Print version ISSN 1517-8692

Rev Bras Med Esporte vol.17 no.6 São Paulo Nov./Dec. 2011 



Hormonal replacement and physical exercise in heart failure treatment: a systematic review



Tales de CarvalhoI; Lourenço Sampaio de MaraII; Anderson UlbrichIII

ISanta Catarina State University Cardiosport Prevention and Rehabilitation Clinic - Florianópolis, SC
IISanta Catarina State University Cardiosport Prevention and Rehabilitation Clinic -Florianópolis, SC
IIISanta Catarina State University

Mailing address




BACKGROUND: Despite the full use of pharmacological and non-pharmacological therapy, morbidity and mortality incidence as a result from heart failure (HF) are still significantly persistent. In the therapeutic context, the inhibition of inadequate neuro-hormonal and metabolic adaptations, as well the information on the anabolic deficiency that develops in HF becomes relevant. However, just recently some studies about the benefits of the testosterone replacement or supplementation therapy (TRT) have emerged.
OBJECTIVE: to review studies that address the TRT in heart failure (HF), particularly those developed in the ideal setting for clinical treatment, including physical exercise program.
METHODS: the Scielo and Pubmed databases, Cochrane of Systematic Review and Clinical Control Trials from Cochrane Collaboration databases were analyzed.
RESULTS: The few studies about TRT in patients with HF showed improvement in hemodynamic function, insulin resistance, functional capacity and neuro-hormonal and neuromuscular responses, highlighted the controversy regarding the influence on the inflammatory profile, and found no changes in function and structure in the central cardiovascular system. However, studies about TRT associated with exercise programs have not been found.
CONCLUSION: the present state of knowledge, although based on a few studies, allows considering TRT in the treatment of patients with HF. The ideal choice of TRT, regarding for example, treatment duration and inclusion and exclusion criteria is not well-defined yet. There is a wide gap in the literature, calling attention to the lack of studies about TRT concomitant with full medical treatment which includes a physical exercise program.

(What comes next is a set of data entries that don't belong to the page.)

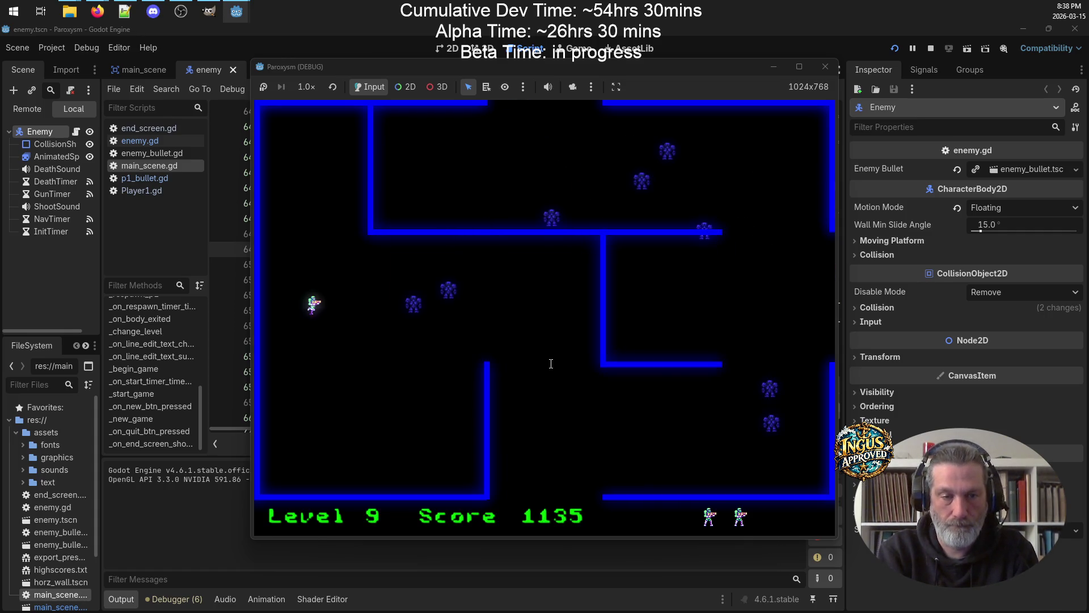
key("Down")
key("Down+Right")
key("Up")
key("Left")
key("Up")
key("Down")
key("Right")
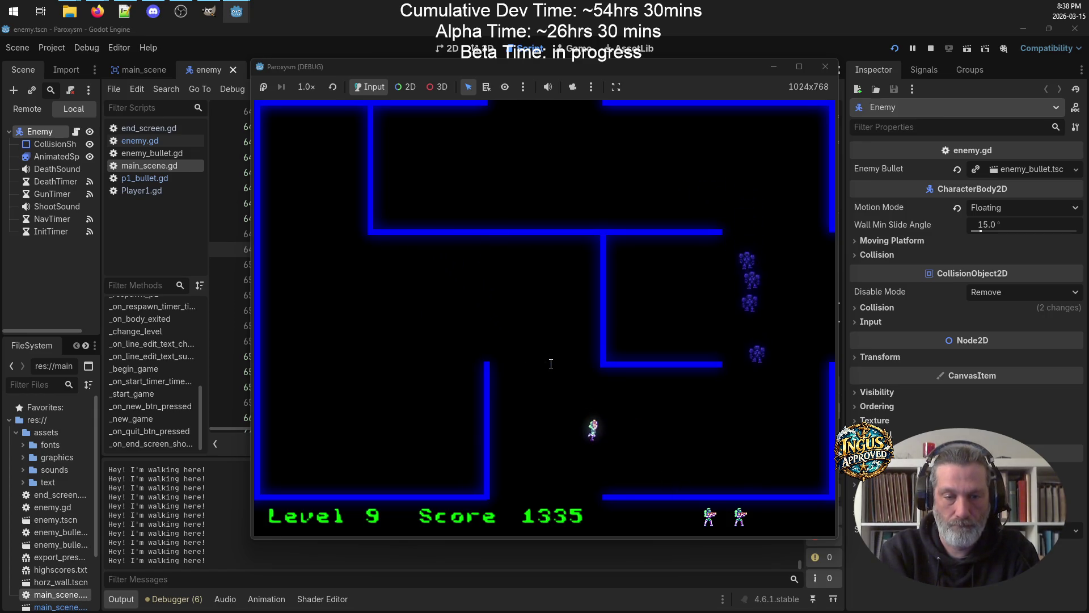
key("Right")
key("Right")
Keep clearing mazes until reaching Level 11 with a score of 2330
key("Up")
key("Up")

Keywords: stress, high performance, athletes.




Acute heart failure syndrome (AHFS) is the state which derives from the heart being unable to keep blood circulation which meets the needs of the metabolizing tissues or which can only do it under high filling pressure(1). Heart failure (HF) is usually a chronic condition of progressive evolution and bad prognosis, being its mortality rate around 50% in one year for patients with hospitalization history. Additionally, it causes morbidity and disorders, decreasing quality of life, and being a common condition of great social and economic relevance in our environment. The Brazilian public health system (SUS) spent in the year of 2000 around R$ 4.9 billion in hospital admissions, R$ 5.7 billion in ambulatory care and R$ 2.5 billion in medication, and HF was the most common reason for hospital admission(2). Initially, compromising of the ventricular function, compensated by the neuro-hormone adaptations and by the activity of inflammatory mediators, occurs. Subsequently, the adaptations worsen the heart and endothelial disorder, causing increasing damage to the peripheral blood flow as well as ventilatory deterioration of the musculoskeletal functions (including sarcopenia), and of the autonomous nervous system, which function with great neuroendocrine alterations(3,4).

There are many studies demonstrating the effectiveness of pharmacological treatments, for example, the spironolactone and angiotensin-converting enzyme, which acts in the renin/angiotensin system axis, and the betablockers, which act in the catecholamine axis(5), besides non-pharmacological therapeutics, with special attention to physical exercise(6,7). However, the studies on strategies which act in the androgens axis are recent and limited in number, demonstrating that the hormone replacement or supplementation therapy (TRT) has not deserved much attention. This article has the aim to research the literature about the TRT in HF, especially in the ideal scenario, of the complete clinical treatment, which includes a customized program of physical exercises.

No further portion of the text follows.